Yang, Bo; Yang, Wu; Guo, Yonghong; You, Lijun; He, Chuan published the artcile< Enantioselective Silylation of Aliphatic C-H Bonds for the Synthesis of Silicon-Stereogenic Dihydrobenzosiloles>, Reference of 139139-86-9, the main research area is rhodium catalyzed enantioselective silylation cyclization styrene derivative arylsilane; silicon stereogenic dihydrobenzosilole containing dehydrocholesterol preparation crystal structure; mol structure silicon stereogenic dihydrobenzosilole containing dehydrocholesterol; C(sp3)−H silylation; asymmetric catalysis; dihydrobenzosiloles; hydrosilylation; silanes.

A Rh(I)-catalyzed enantioselective silylation of aliphatic C-H bonds for the synthesis of Si-stereogenic dihydrobenzosiloles is demonstrated.
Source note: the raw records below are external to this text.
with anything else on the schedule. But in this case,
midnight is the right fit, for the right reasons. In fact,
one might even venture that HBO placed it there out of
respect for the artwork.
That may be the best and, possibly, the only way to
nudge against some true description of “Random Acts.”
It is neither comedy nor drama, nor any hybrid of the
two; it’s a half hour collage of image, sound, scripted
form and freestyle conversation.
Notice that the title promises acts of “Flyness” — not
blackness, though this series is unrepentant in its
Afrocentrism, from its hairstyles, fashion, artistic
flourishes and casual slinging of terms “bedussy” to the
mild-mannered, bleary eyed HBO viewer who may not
This reaction involves a highly enantioselective intramol. C(sp3)-H silylation of dihydrosilanes, followed by a stereospecific intermol. alkene hydrosilylation leading to the asym. tetrasubstituted silanes. A wide range of dihydrosilanes and alkenes displaying various functional groups are compatible with this process, giving access to a variety of highly functionalized Si-stereogenic dihydrobenzosiloles in good to excellent yields and enantioselectivities.